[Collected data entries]
________________________________________

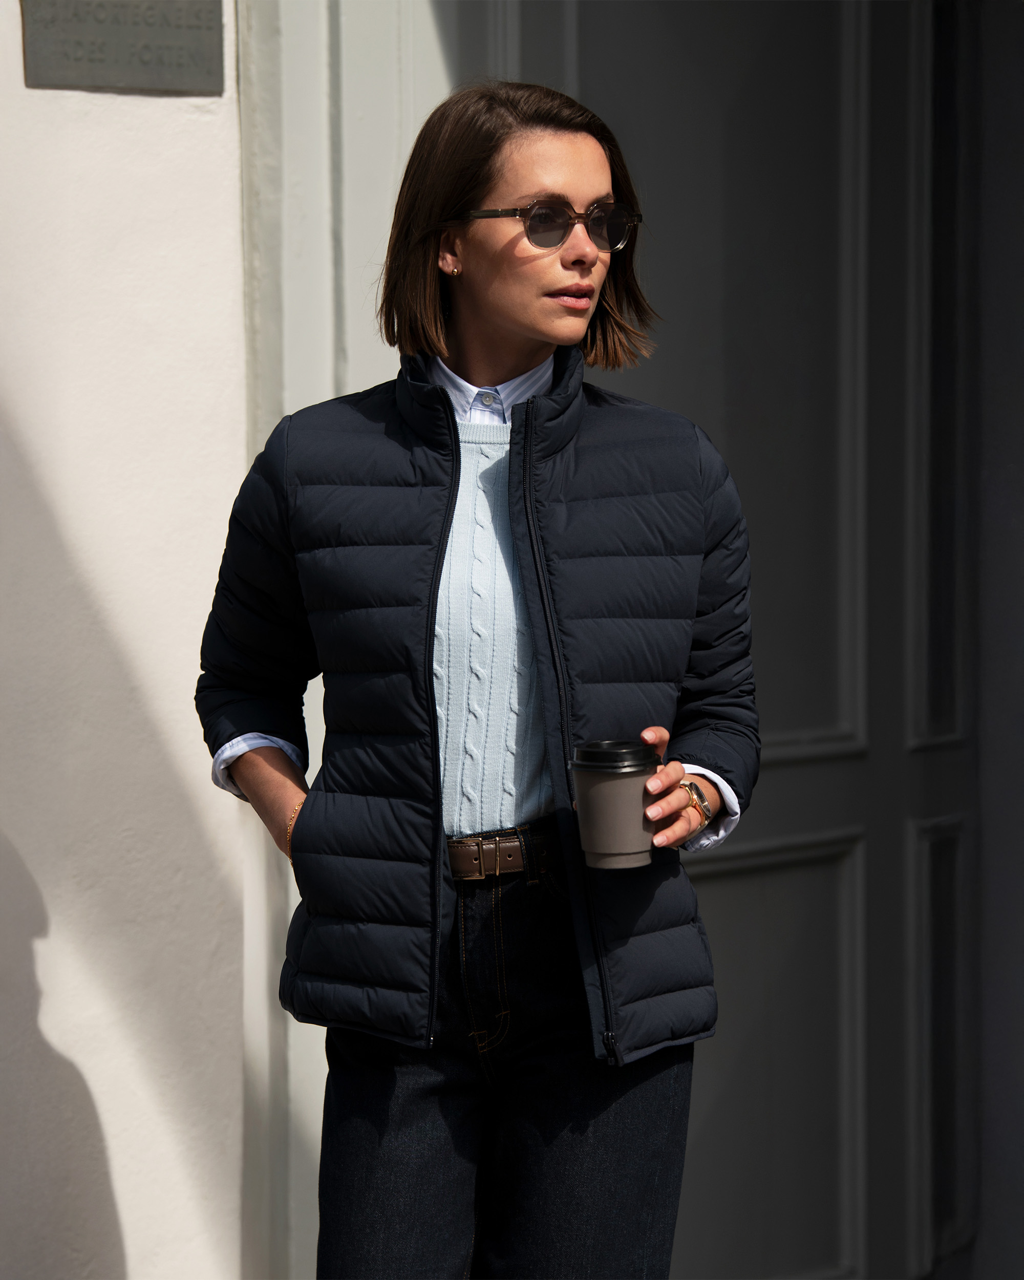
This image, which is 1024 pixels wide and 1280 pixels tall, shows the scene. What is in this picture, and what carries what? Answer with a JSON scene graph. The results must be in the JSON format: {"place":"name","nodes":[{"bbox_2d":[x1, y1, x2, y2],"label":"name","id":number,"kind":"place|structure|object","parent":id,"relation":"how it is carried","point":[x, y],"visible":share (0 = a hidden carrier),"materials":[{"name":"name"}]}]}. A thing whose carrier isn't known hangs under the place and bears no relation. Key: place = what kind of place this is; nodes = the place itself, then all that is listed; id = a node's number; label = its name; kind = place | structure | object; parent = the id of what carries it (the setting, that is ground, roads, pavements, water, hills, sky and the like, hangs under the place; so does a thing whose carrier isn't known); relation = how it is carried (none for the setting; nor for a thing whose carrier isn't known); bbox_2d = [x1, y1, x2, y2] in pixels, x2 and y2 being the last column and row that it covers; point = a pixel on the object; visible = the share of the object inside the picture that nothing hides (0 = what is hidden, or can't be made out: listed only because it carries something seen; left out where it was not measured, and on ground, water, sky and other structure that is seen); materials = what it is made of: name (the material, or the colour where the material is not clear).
{"place":"outdoors","nodes":[
{"label":"outdoors","id":0,"kind":"place"},
{"bbox_2d":[0,0,257,1279],"label":"white wall","id":1,"kind":"structure","parent":0,"point":[172,99],"materials":[{"name":"white paint"}]},
{"bbox_2d":[20,0,227,94],"label":"plaque","id":2,"kind":"object","parent":1,"relation":"attached to","point":[158,61],"visible":0.96,"materials":[{"name":"grey"}]},
{"bbox_2d":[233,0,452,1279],"label":"door frame","id":3,"kind":"structure","parent":1,"relation":"attached to","point":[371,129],"materials":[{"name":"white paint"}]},
{"bbox_2d":[432,1,1021,1279],"label":"door","id":4,"kind":"structure","parent":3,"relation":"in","point":[729,874],"materials":[{"name":"paint"}]},
{"label":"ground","id":5,"kind":"structure","parent":0},
{"bbox_2d":[196,81,759,1279],"label":"woman","id":6,"kind":"object","parent":5,"relation":"on","point":[467,195],"visible":0.97},
{"bbox_2d":[571,738,660,871],"label":"coffee cup","id":7,"kind":"object","parent":6,"relation":"in","point":[638,806],"visible":0.98,"materials":[{"name":"brown paper"}]}
]}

________________________________________

- TASK: In the copy, every entry appears exactly as written above and no picture appears.

- ANSWER BELOW:
This image, which is 1024 pixels wide and 1280 pixels tall, shows the scene. What is in this picture, and what carries what? Answer with a JSON scene graph. The results must be in the JSON format: {"place":"name","nodes":[{"bbox_2d":[x1, y1, x2, y2],"label":"name","id":number,"kind":"place|structure|object","parent":id,"relation":"how it is carried","point":[x, y],"visible":share (0 = a hidden carrier),"materials":[{"name":"name"}]}]}. A thing whose carrier isn't known hangs under the place and bears no relation. Key: place = what kind of place this is; nodes = the place itself, then all that is listed; id = a node's number; label = its name; kind = place | structure | object; parent = the id of what carries it (the setting, that is ground, roads, pavements, water, hills, sky and the like, hangs under the place; so does a thing whose carrier isn't known); relation = how it is carried (none for the setting; nor for a thing whose carrier isn't known); bbox_2d = [x1, y1, x2, y2] in pixels, x2 and y2 being the last column and row that it covers; point = a pixel on the object; visible = the share of the object inside the picture that nothing hides (0 = what is hidden, or can't be made out: listed only because it carries something seen; left out where it was not measured, and on ground, water, sky and other structure that is seen); materials = what it is made of: name (the material, or the colour where the material is not clear).
{"place":"outdoors","nodes":[
{"label":"outdoors","id":0,"kind":"place"},
{"bbox_2d":[0,0,257,1279],"label":"white wall","id":1,"kind":"structure","parent":0,"point":[172,99],"materials":[{"name":"white paint"}]},
{"bbox_2d":[20,0,227,94],"label":"plaque","id":2,"kind":"object","parent":1,"relation":"attached to","point":[158,61],"visible":0.96,"materials":[{"name":"grey"}]},
{"bbox_2d":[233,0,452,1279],"label":"door frame","id":3,"kind":"structure","parent":1,"relation":"attached to","point":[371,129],"materials":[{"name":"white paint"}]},
{"bbox_2d":[432,1,1021,1279],"label":"door","id":4,"kind":"structure","parent":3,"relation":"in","point":[729,874],"materials":[{"name":"paint"}]},
{"label":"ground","id":5,"kind":"structure","parent":0},
{"bbox_2d":[196,81,759,1279],"label":"woman","id":6,"kind":"object","parent":5,"relation":"on","point":[467,195],"visible":0.97},
{"bbox_2d":[571,738,660,871],"label":"coffee cup","id":7,"kind":"object","parent":6,"relation":"in","point":[638,806],"visible":0.98,"materials":[{"name":"brown paper"}]}
]}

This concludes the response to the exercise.